Sa définition varie, suscite la polémique et surtout ne fait l'objet d'aucune norme et d'aucun consensus scientifique car les Français ont tous des origines étrangères selon le nombre de générations qu'on prend en considération : même en remontant aux Gaulois, on sait que les Celtes sont arrivés d'Europe centrale au IVe siècle av. J.-C..
D'abord historiquement employée par l'extrême droite française à partir du début du XIXe siècle, l'expression est reprise dans le cadre de débats polémiques sur l'intégration, le communautarisme et le multiculturalisme en France.
Sa définition, en particulier le nombre de générations qu'il faut prendre en compte pour définir cette classe statistique, est variable et controversée suivant les études et les auteurs[3]. Elle peut désigner des personnes nées en France dont les parents sont également nés en France[4], ou des personnes de nationalité française dont les ascendants — cette définition pouvant, selon les interprétations, concerner uniquement les ascendants immédiats[5],[6], ou au contraire s'étendre à plusieurs générations[7],[8], — sont également français, ou des personnes dont la famille possède depuis « longtemps » la nationalité française.

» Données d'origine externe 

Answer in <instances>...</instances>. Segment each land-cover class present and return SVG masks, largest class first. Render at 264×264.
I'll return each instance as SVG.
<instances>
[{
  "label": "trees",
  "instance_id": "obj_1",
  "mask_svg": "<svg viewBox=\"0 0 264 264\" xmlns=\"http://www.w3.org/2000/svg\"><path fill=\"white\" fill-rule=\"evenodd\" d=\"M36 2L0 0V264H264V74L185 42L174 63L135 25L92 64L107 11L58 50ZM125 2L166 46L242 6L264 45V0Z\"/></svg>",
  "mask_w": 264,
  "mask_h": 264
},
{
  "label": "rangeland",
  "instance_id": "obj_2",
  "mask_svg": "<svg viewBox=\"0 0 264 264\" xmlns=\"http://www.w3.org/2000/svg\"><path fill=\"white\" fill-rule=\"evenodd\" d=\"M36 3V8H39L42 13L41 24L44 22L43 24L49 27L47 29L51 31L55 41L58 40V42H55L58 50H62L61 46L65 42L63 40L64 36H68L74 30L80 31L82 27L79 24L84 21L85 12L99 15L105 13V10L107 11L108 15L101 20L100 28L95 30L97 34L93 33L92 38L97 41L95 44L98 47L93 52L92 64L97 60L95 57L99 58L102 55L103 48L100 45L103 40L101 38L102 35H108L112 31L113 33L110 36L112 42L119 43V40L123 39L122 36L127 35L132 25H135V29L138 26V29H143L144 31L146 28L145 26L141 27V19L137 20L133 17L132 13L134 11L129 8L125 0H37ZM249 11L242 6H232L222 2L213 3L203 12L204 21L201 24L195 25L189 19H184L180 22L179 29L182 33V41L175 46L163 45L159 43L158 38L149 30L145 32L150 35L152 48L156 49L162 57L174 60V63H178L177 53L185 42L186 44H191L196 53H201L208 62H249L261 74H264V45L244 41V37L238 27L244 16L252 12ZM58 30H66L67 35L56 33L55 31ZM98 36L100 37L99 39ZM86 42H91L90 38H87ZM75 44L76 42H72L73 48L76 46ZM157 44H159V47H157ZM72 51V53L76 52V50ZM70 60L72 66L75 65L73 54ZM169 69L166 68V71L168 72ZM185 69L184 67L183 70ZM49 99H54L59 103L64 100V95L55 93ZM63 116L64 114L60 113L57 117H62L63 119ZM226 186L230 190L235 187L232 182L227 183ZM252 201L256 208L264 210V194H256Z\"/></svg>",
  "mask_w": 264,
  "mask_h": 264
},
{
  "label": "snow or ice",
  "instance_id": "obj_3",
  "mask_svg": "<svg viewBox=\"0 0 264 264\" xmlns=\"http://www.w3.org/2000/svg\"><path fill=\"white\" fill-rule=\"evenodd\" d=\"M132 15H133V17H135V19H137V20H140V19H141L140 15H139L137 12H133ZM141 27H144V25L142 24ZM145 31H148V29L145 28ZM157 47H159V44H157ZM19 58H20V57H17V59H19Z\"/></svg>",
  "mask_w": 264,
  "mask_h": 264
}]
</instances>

L'expression peut aussi être utilisée en tant que synonyme des mots autochtone et indigène. Le terme est également utilisé pour définir les Français n'ayant pas d'ascendance étrangère récente, par rapport aux personnes d'origine étrangère, issues de l'immigration ou ayant acquis récemment la nationalité française[9],[10],[11],[12],[13]. L'expression Français de souche peut designer aussi historiquement un français dont les ascendants sont français suivant le principe de primauté de la filiation paternelle (droit du sang ou jus sanguinis) instauré par le Code Napoléon en 1804 : « La nationalité est désormais un attribut de la personne, elle se transmet comme le nom de famille, par la filiation. Elle est attribuée une fois pour toutes à la naissance, et ne dépend plus de la résidence sur le territoire de la France »[14].
L'expression est utilisée pour la première fois au XIXe siècle[3]. Le Trésor de la langue française informatisé en attribue la paternité au critique littéraire et écrivain français Charles-Augustin Sainte-Beuve[15]. C'est en effet chez Sainte-Beuve que se trouve la plus ancienne occurrence connue de l'expression « français de bonne souche »[15] : elle figure dans un article dédié à l'écrivain et auteur suisse de bande dessinée Rodolphe Töpffer et paru dans la Revue des deux Mondes[16] le [17]. Sainte-Beuve commence ainsi son portrait de Töpffer : « Il est de Genève, mais il écrit en français, en français de bonne souche et de très légitime lignée, il peut être dit un romancier de la France ».
Selon le démographe Hervé Le Bras, l'anthropologue raciste Georges Vacher de Lapouge l'utilisait avec une acception différente[18] ainsi que l'écrivain nationaliste et antisémite Maurice Barrès dans son thème de la « terre et des morts »[19]. Selon ce dernier « pour qu'un Français soit Français, il faut qu'il soit issu d'un Français et d'une Française, et de siècle en siècle »[20]. Pour le journaliste politique Laurent de Boissieu, Édouard Marchand est le premier à théoriser l'expression dans son livre antisémite La France aux Français ! publié en 1892 et qui reprend la même distinction actuelle entre « français de souche » et « français de papier » (juifs et français d'origine étrangère) qui ne doivent pas selon lui bénéficier des mêmes droits[21].
L'historien Emmanuel Debono relève que « depuis les années 1930, il est arrivé à la presse antiraciste de parler de « vieille souche » pour mettre l’accent sur l’ancienneté de l’implantation sur un territoire d’un individu ou d’une population. [ … ] L’expression contient une dimension culturelle sans avoir de connotation négative ». Cependant, dans les années 1930 également, « la propagande antisémite utilise parfois le terme « souche » comme un substitut au mot « race », pour faire le distinguo entre les « vrais Français » et les autres »[22].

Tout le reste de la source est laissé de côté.